Um vídeo que viralizou nas redes sociais mostra uma professora bastante conhecida em Paracatu, chamada Worley, trafegando com um triciclo de mobilidade urbana pela BR-040, próximo ao Posto Cruzeiro. Nas imagens, registradas por um caminhoneiro, é possível perceber a irritação do motorista com a baixa velocidade do veículo no meio da rodovia, causando lentidão e dificuldade de ultrapassagem em um trecho movimentado.
O caso dividiu opiniões entre os internautas. Enquanto alguns criticaram a atitude de circular em baixa velocidade em uma rodovia de grande fluxo, outros demonstraram preocupação com a segurança da condutora e pediram mais compreensão.
O que diz a legislação
Independentemente das opiniões, a legislação de trânsito é clara sobre o assunto. Desde 1º de janeiro de 2026, a Resolução do Contran nº 996/2023 está em vigor e classifica veículos de duas ou três rodas com velocidade máxima de fabricação limitada a 50 km/h como ciclomotores, estando proibida a circulação desses veículos em vias de trânsito rápido e rodovias.
No caso específico de triciclos automotores, a Resolução CONTRAN nº 129/2001 determina que a circulação é proibida em rodovias federais, estaduais e do Distrito Federal, sendo permitida somente em vias urbanas.
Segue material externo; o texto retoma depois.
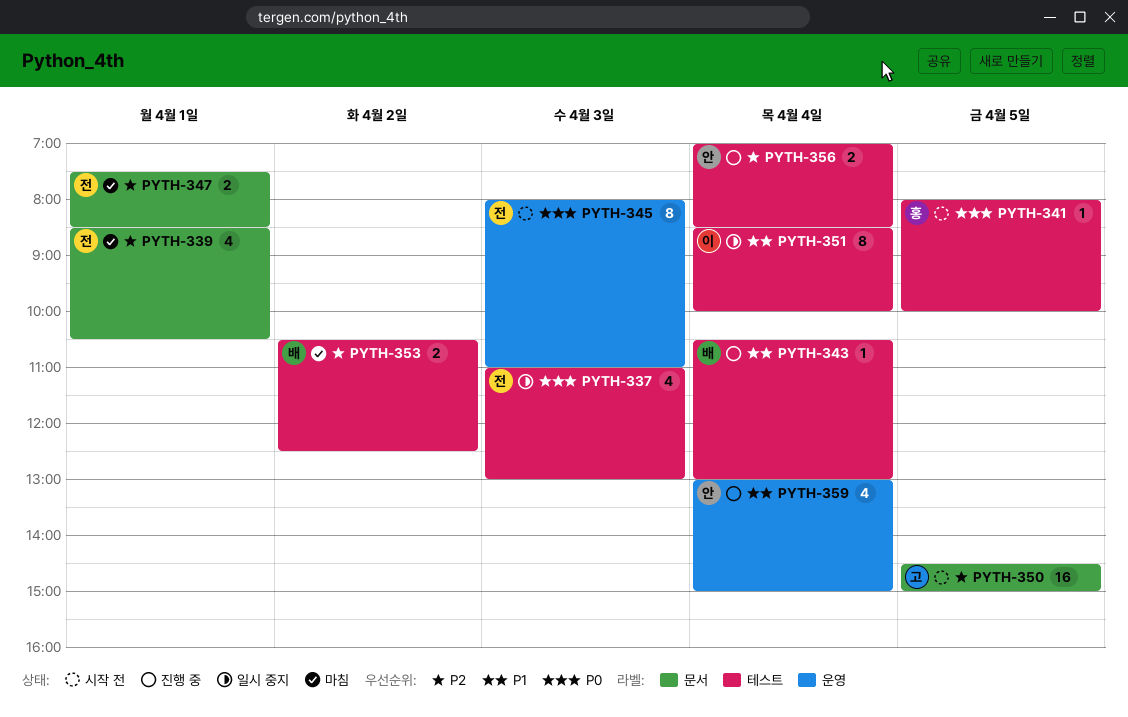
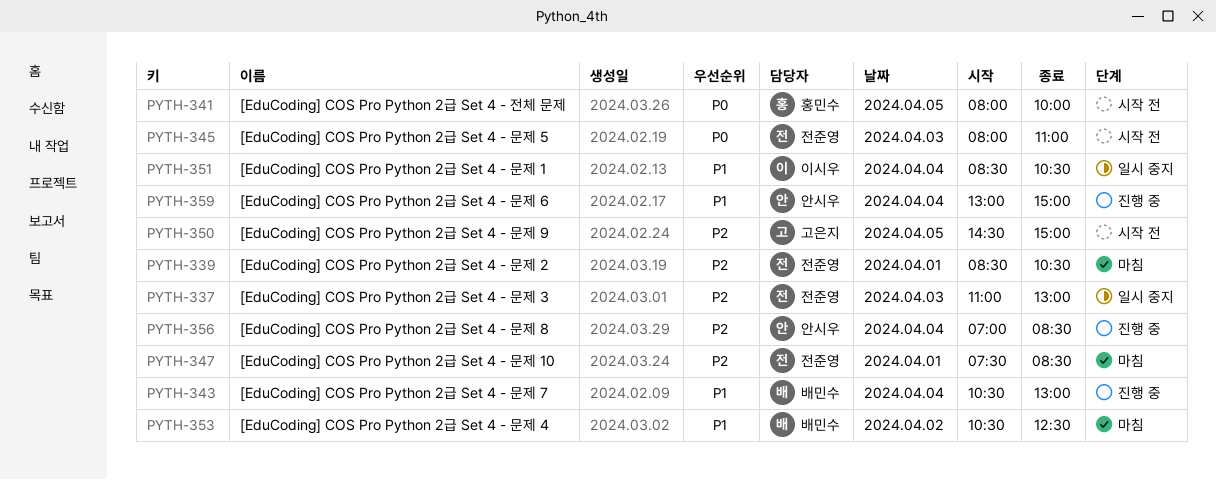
PYTH-337, priority: P0 -> P2
PYTH-351, ends: 10:00 -> 10:30
PYTH-353, priority: P2 -> P1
A mesma restrição vale para equipamentos de mobilidade individual autopropelidos, que apresentam restrições quanto a suas áreas de circulação, limitados somente a áreas de circulação de pedestres, ciclovias e ciclofaixas.
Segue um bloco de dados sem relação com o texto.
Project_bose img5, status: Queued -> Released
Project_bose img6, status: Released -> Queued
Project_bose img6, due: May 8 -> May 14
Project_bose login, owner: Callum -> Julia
Ou seja, trafegar com triciclo de mobilidade urbana pela BR-040 é proibido pela legislação brasileira, além de representar risco grave tanto para o condutor quanto para os demais motoristas que trafegam pela rodovia em velocidade compatível com a via. A situação reforça o alerta feito durante a Operação Maio Amarelo, em andamento em toda a região, cujo tema deste ano é “No trânsito, enxergar o outro é salvar vidas”.